## Aim of the exercise
Rewrite the lines from the first one through the line holding "gemeente akkoord zou moeten gaan met mind", inclusive, changing "T-Shirt" to "Tee" and keeping everything else the same. Leave the pictures out.

========================================================================

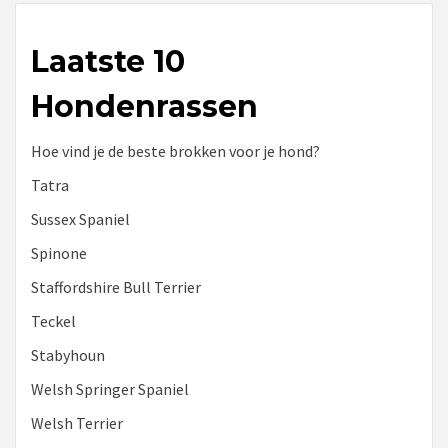
Laatste 10
Hondenrassen
Hoe vind je de beste brokken voor je hond?
Tatra
Sussex Spaniel
Spinone
Staffordshire Bull Terrier
Teckel
Stabyhoun
Welsh Springer Spaniel
Welsh Terrier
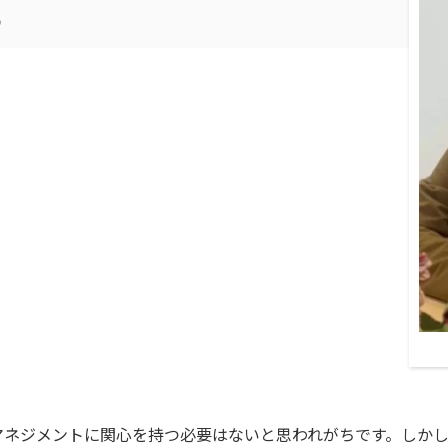
）
ネジメントに関心を持つ必要はないと思われがちです。しかし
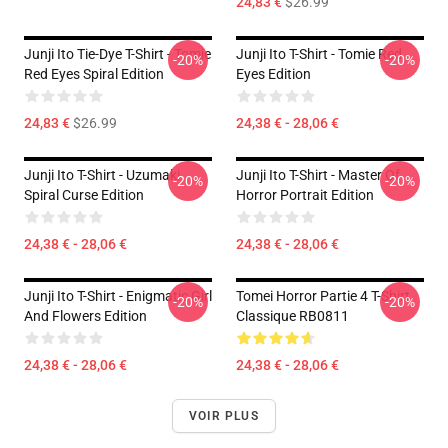
24,83 €
$26.99
Junji Ito Tie-Dye T-Shirt - Tomie
Junji Ito T-Shirt - Tomie Red
-20%
-20%
Red Eyes Spiral Edition
Eyes Edition
24,83 €
$26.99
24,38 € - 28,06 €
Junji Ito T-Shirt - Uzumaki
Junji Ito T-Shirt - Master Of
-20%
-20%
Spiral Curse Edition
Horror Portrait Edition
24,38 € - 28,06 €
24,38 € - 28,06 €
Junji Ito T-Shirt - Enigmatic Girl
Tomei Horror Partie 4 T-Shirt
-20%
-20%
And Flowers Edition
Classique RB0811
24,38 € - 28,06 €
24,38 € - 28,06 €
VOIR PLUS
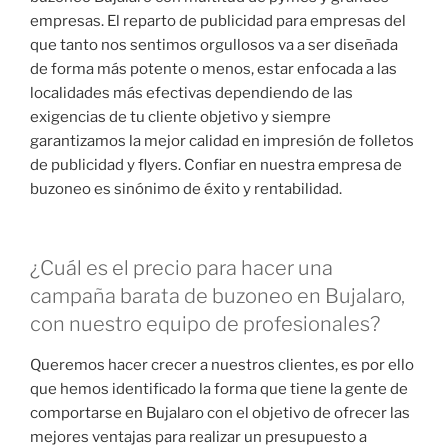
empresas. El reparto de publicidad para empresas del
que tanto nos sentimos orgullosos va a ser diseñada
de forma más potente o menos, estar enfocada a las
localidades más efectivas dependiendo de las
exigencias de tu cliente objetivo y siempre
garantizamos la mejor calidad en impresión de folletos
de publicidad y flyers. Confiar en nuestra empresa de
buzoneo es sinónimo de éxito y rentabilidad.
¿Cuál es el precio para hacer una
campaña barata de buzoneo en Bujalaro,
con nuestro equipo de profesionales?
Queremos hacer crecer a nuestros clientes, es por ello
que hemos identificado la forma que tiene la gente de
comportarse en Bujalaro con el objetivo de ofrecer las
mejores ventajas para realizar un presupuesto a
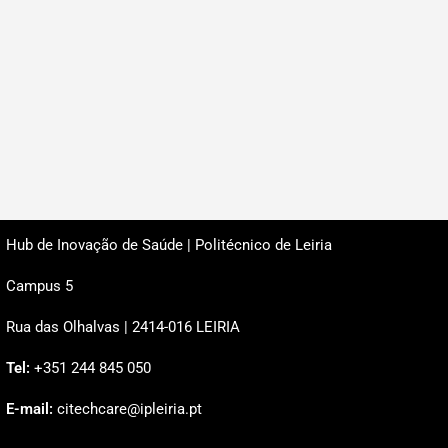
Hub de Inovação de Saúde | Politécnico de Leiria
Campus 5
Rua das Olhalvas | 2414-016 LEIRIA
Tel:
+351 244 845 050
E-mail:
citechcare@ipleiria.pt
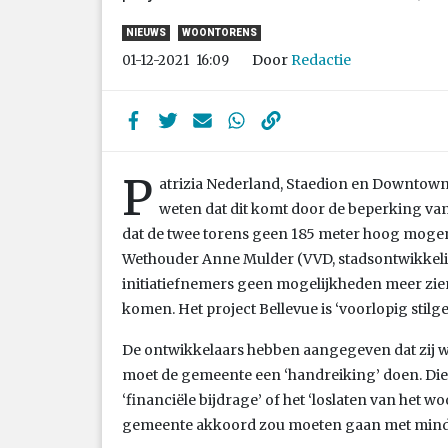
NIEUWS
WOONTORENS
Door
Redactie
01-12-2021
16:09
P
atrizia Nederland, Staedion en Downtow
weten dat dit komt door de beperking van
dat de twee torens geen 185 meter hoog moge
Wethouder Anne Mulder (VVD, stadsontwikkelin
initiatiefnemers geen mogelijkheden meer zien
komen. Het project Bellevue is ‘voorlopig stilge
De ontwikkelaars hebben aangegeven dat zij w
moet de gemeente een ‘handreiking’ doen. Di
‘financiële bijdrage’ of het ‘loslaten van het 
gemeente akkoord zou moeten gaan met mind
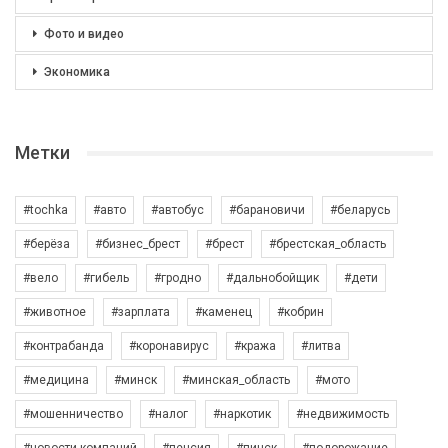
Фото и видео
Экономика
Метки
#tochka
#авто
#автобус
#барановичи
#беларусь
#берёза
#бизнес_брест
#брест
#брестская_область
#вело
#гибель
#гродно
#дальнобойщик
#дети
#животное
#зарплата
#каменец
#кобрин
#контрабанда
#коронавирус
#кража
#литва
#медицина
#минск
#минская_область
#мото
#мошенничество
#налог
#наркотик
#недвижимость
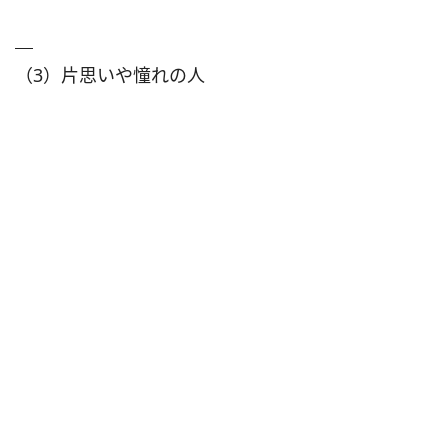
（3）片思いや憧れの人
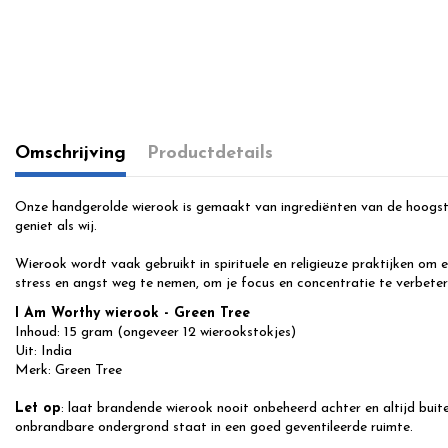
Omschrijving
Productdetails
Onze handgerolde wierook is gemaakt van ingrediënten van de hoogste 
geniet als wij.
Wierook wordt vaak gebruikt in spirituele en religieuze praktijken om
stress en angst weg te nemen, om je focus en concentratie te verbetere
I Am Worthy wierook
- Green Tree
Inhoud: 15 gram (ongeveer 12 wierookstokjes)
Uit: India
Merk: Green Tree
Let op
: laat brandende wierook nooit onbeheerd achter en altijd buit
onbrandbare ondergrond staat in een goed geventileerde ruimte.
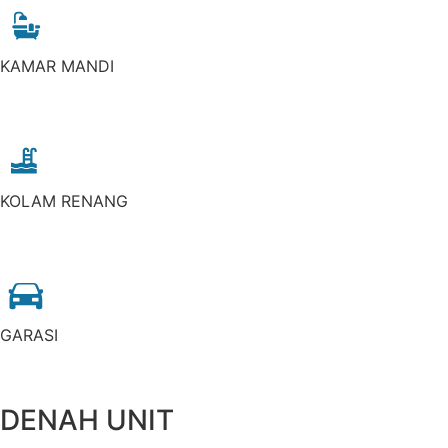
KAMAR MANDI
KOLAM RENANG
GARASI
DENAH UNIT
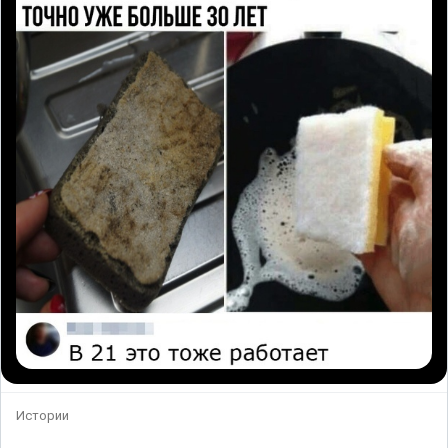
Истории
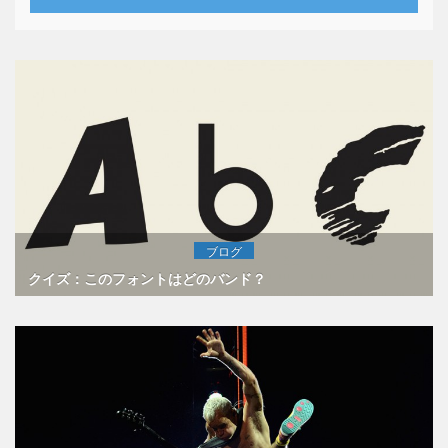
ブログ
クイズ：このフォントはどのバンド？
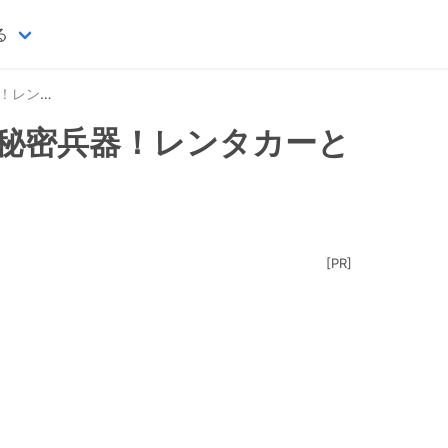
る
用を徹底比較
秘密兵器！レンタカーと
[PR]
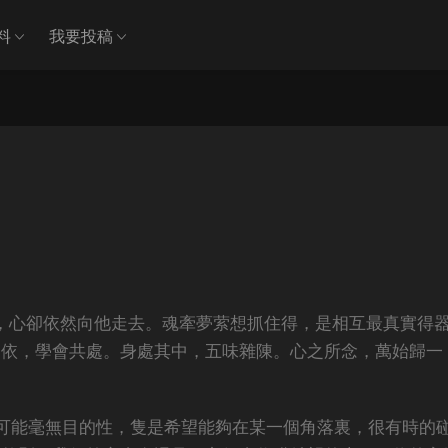
料
我要投稿
，心卻依然向他走去。魂牽夢萦想抓住得，是相互最真實得
相依，學會共處。身處其中，五味雜陳。心之所念，萬始歸一
可能毫無目的性，隻是希望能夠在某一個角落裏，很有時的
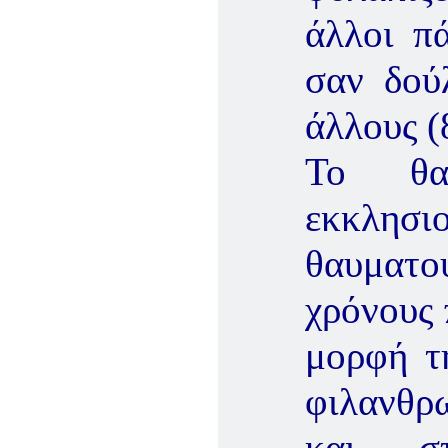
άλλοι π
σαν δού
άλλους (
Το θα
εκκλησ
θαυματού
χρόνους 
μορφή τ
φιλανθρ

========================================================================

## Exercise solution
Laatste 10
Hondenrassen
Hoe vind je de beste brokken voor je hond?
Tatra
Sussex Spaniel
Spinone
Staffordshire Bull Terrier
Teckel
Stabyhoun
Welsh Springer Spaniel
Welsh Terrier
）
ネジメントに関心を持つ必要はないと思われがちです。しかし
24,83 €
$26.99
Junji Ito Tie-Dye Tee - Tomie
Junji Ito Tee - Tomie Red
-20%
-20%
Red Eyes Spiral Edition
Eyes Edition
24,83 €
$26.99
24,38 € - 28,06 €
Junji Ito Tee - Uzumaki
Junji Ito Tee - Master Of
-20%
-20%
Spiral Curse Edition
Horror Portrait Edition
24,38 € - 28,06 €
24,38 € - 28,06 €
Junji Ito Tee - Enigmatic Girl
Tomei Horror Partie 4 Tee
-20%
-20%
And Flowers Edition
Classique RB0811
24,38 € - 28,06 €
24,38 € - 28,06 €
VOIR PLUS
empresas. El reparto de publicidad para empresas del
que tanto nos sentimos orgullosos va a ser diseñada
de forma más potente o menos, estar enfocada a las
localidades más efectivas dependiendo de las
exigencias de tu cliente objetivo y siempre
garantizamos la mejor calidad en impresión de folletos
de publicidad y flyers. Confiar en nuestra empresa de
buzoneo es sinónimo de éxito y rentabilidad.
¿Cuál es el precio para hacer una
campaña barata de buzoneo en Bujalaro,
con nuestro equipo de profesionales?
Queremos hacer crecer a nuestros clientes, es por ello
que hemos identificado la forma que tiene la gente de
comportarse en Bujalaro con el objetivo de ofrecer las
mejores ventajas para realizar un presupuesto a
Hub de Inovação de Saúde | Politécnico de Leiria
Campus 5
Rua das Olhalvas | 2414-016 LEIRIA
Tel:
+351 244 845 050
E-mail:
citechcare@ipleiria.pt
NIEUWS
WOONTORENS
Door
Redactie
01-12-2021
16:09
P
atrizia Nederland, Staedion en Downtow
weten dat dit komt door de beperking van
dat de twee torens geen 185 meter hoog moge
Wethouder Anne Mulder (VVD, stadsontwikkelin
initiatiefnemers geen mogelijkheden meer zien
komen. Het project Bellevue is ‘voorlopig stilge
De ontwikkelaars hebben aangegeven dat zij w
moet de gemeente een ‘handreiking’ doen. Di
‘financiële bijdrage’ of het ‘loslaten van het 
gemeente akkoord zou moeten gaan met mind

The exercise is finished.